Introduction
"Speak clearly, if you speak at all; carve every word before you let it fall."
-Oliver Wendell Holmes, Sr.
"Look past your thoughts so you may drink the pure nectar of this moment."
-Rumi
Premeditation and spontaneity, mind and body, creation and inspiration. It is the meeting space between these potentially competing or conflicting concepts that interests me as a language teacher. Carving words requires that one indeed has words to carve; the wider your foundation of vocabulary, the more likely that you will be able to express yourself fully and accurately. With premeditation - in the form of preparation and repeated practice - you have an opportunity for logical, careful, indeed mindful creation to occur. You are able to determine the ways in which you prefer to carve your words, to develop a sense of style and an intimate ownership of the language you are learning, so that when the occasion calls and allows for spontaneous and inspired response, you are able to activate your prior experiences in something much like muscle memory, to act through speech with authenticity and ease.

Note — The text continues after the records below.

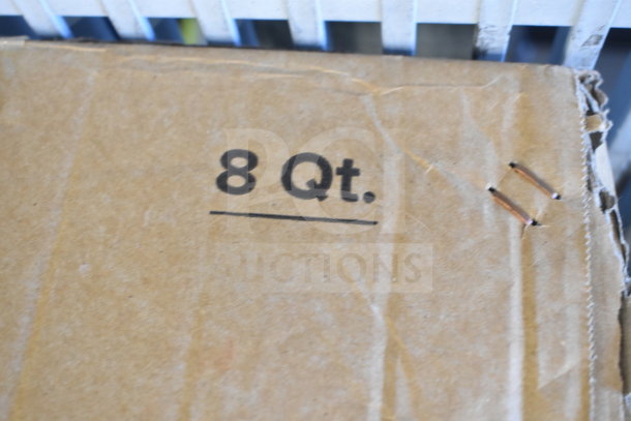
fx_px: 894
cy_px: 210
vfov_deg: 26.5
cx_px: 316
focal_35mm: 51
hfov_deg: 38.9
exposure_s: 1/50
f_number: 4.5
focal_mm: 34
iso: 1600
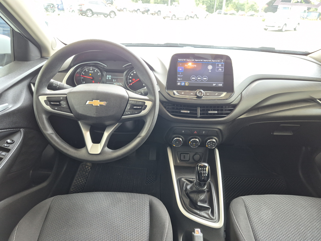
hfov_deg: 73.9
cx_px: 160
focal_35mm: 23
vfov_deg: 58.9
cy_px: 120
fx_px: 213
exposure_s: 1/120
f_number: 1.8
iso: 400
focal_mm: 5.4
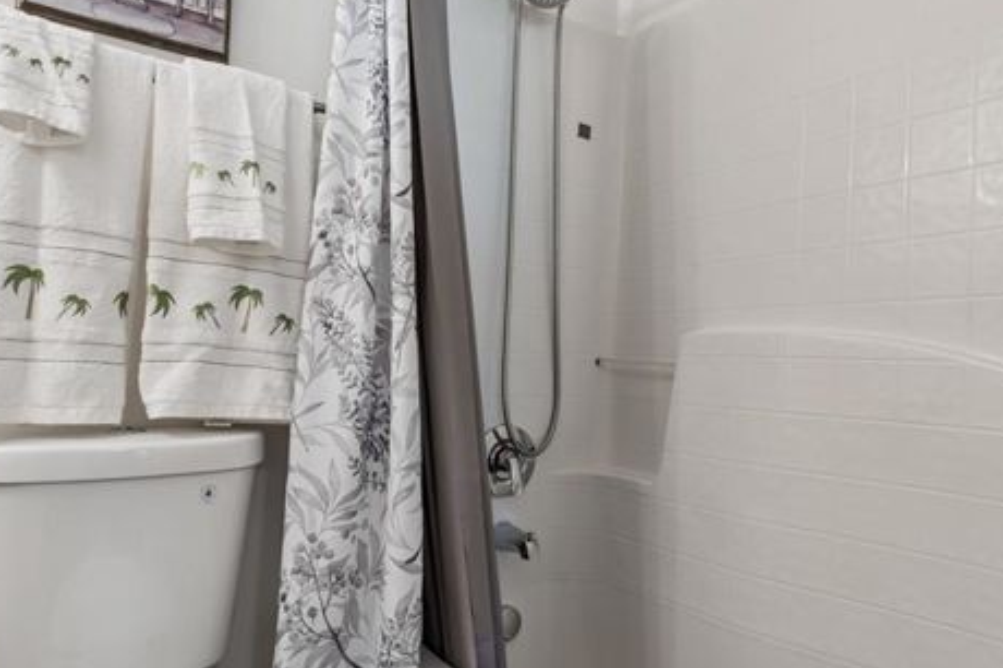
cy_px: 342
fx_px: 640
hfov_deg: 75.8
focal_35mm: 23
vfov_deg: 55.0
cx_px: 566
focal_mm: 10
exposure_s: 1/3.33
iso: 100
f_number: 7.1
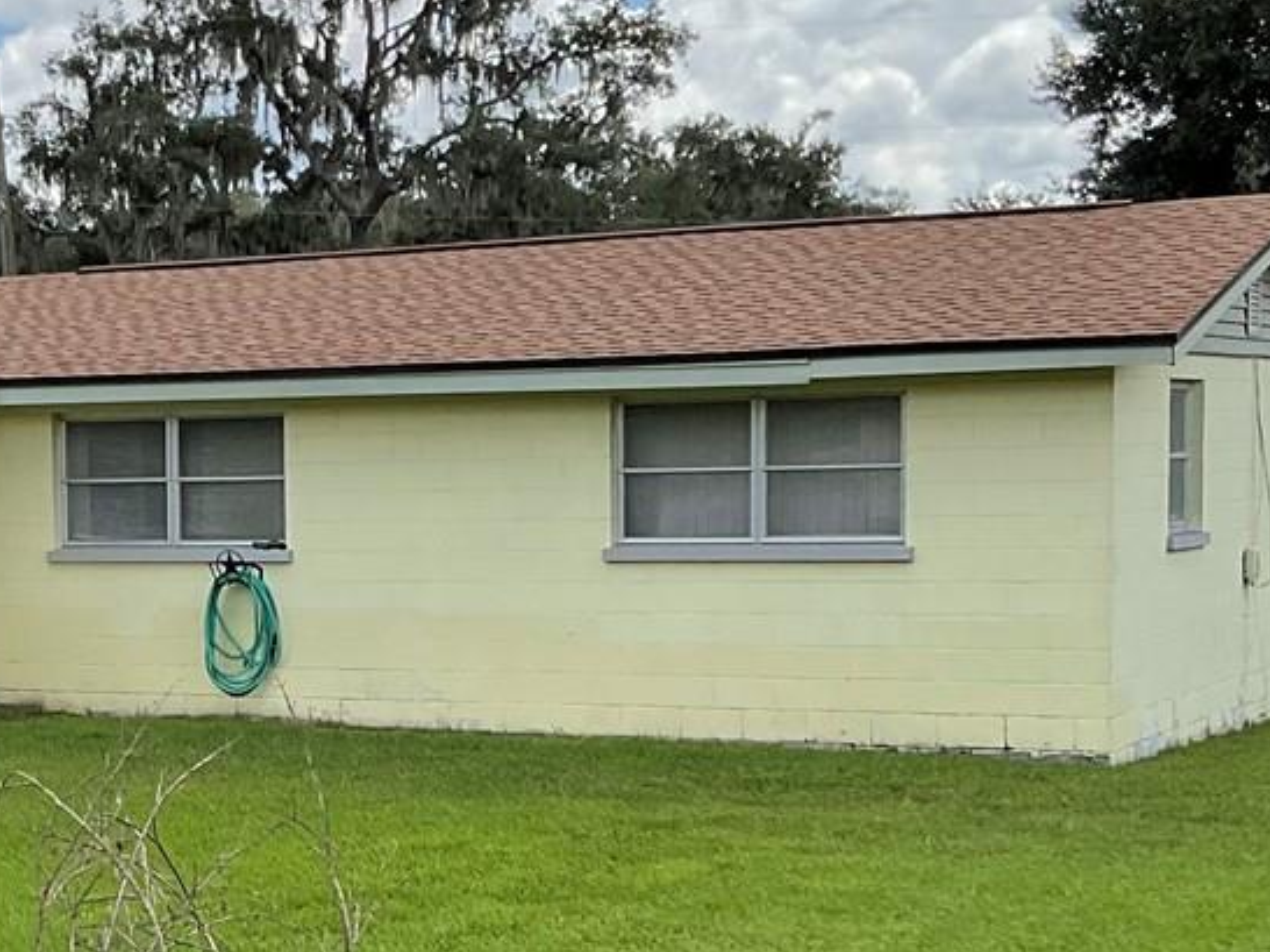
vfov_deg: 17.3
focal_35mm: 85
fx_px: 3117
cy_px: 719
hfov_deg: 22.2
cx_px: 5
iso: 16
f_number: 1.8
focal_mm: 3
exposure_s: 1/1626
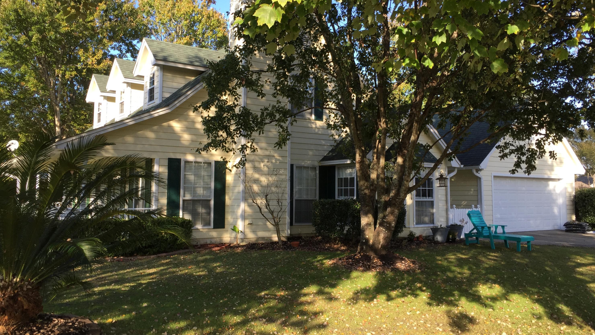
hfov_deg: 61.0
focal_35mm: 32
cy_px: 165
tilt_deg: +3.7
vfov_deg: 36.7
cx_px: 295
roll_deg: -0.8
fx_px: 505
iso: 32
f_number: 2.2
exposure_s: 1/488
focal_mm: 4.15
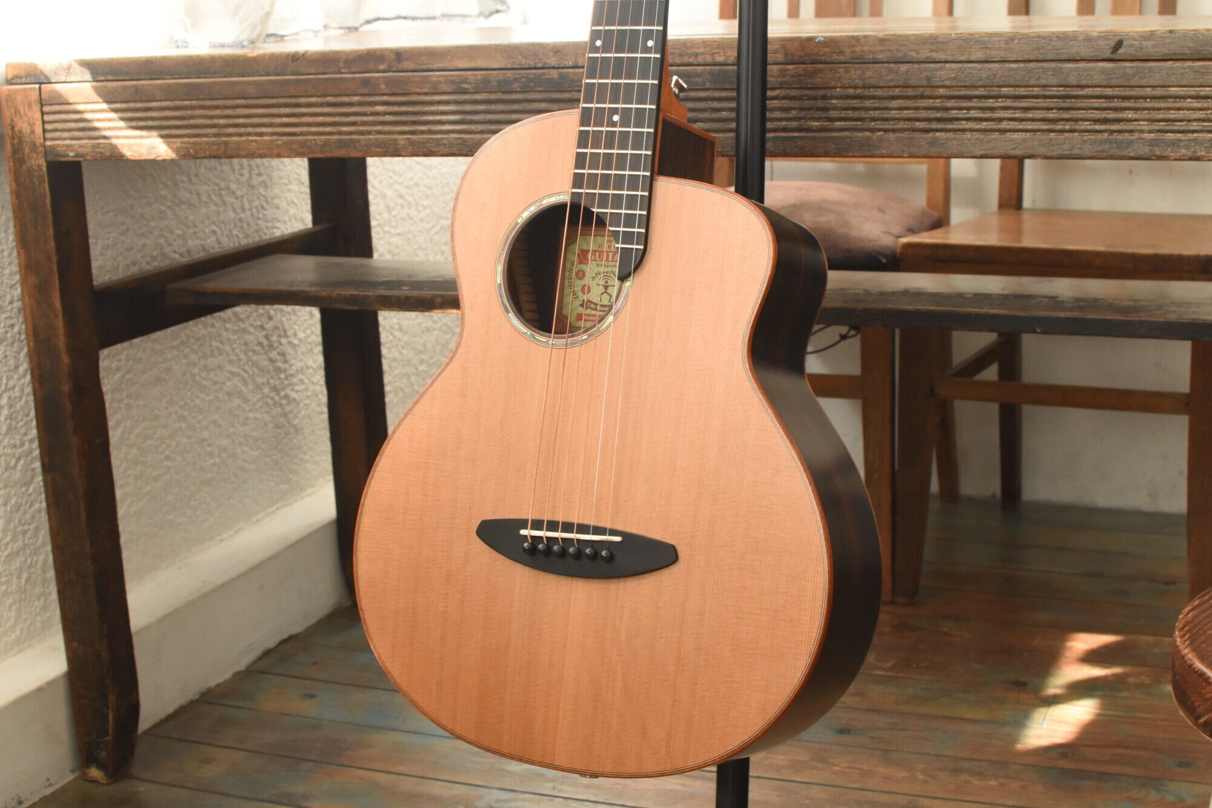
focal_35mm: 52
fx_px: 1767
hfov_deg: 37.9
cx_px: 606
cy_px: 404
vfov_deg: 25.7
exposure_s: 1/60
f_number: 9
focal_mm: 35
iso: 1800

An over-preoccupation with thinking about the right words will, however, hinder the communication process, as one stammers and stumbles through the options, unable to actually choose any of them. You must not though go fully to the other extreme, that of no planning, no thinking, just doing. Putting yourself for a moment in the shoes of your beginning language students, without yet a breadth of linguistic facility at your disposal, you would fall flat, stammering and stumbling now not from awe at the wealth of choices before you, but because there are in fact no choices at your ready. Like all others but the hummingbird to the flower of the trumpet vine, you cannot access Rumi's "nectar of this moment" without the appropriate tools and the knowledge of how to use them. This unit equips students with new tools and practices, those of the persuasive art of rhetoric, to convince themselves as well as others of their fluency. Confident students armed with the right linguistic implements are better prepared to access those moments of pure nectar in the language classroom.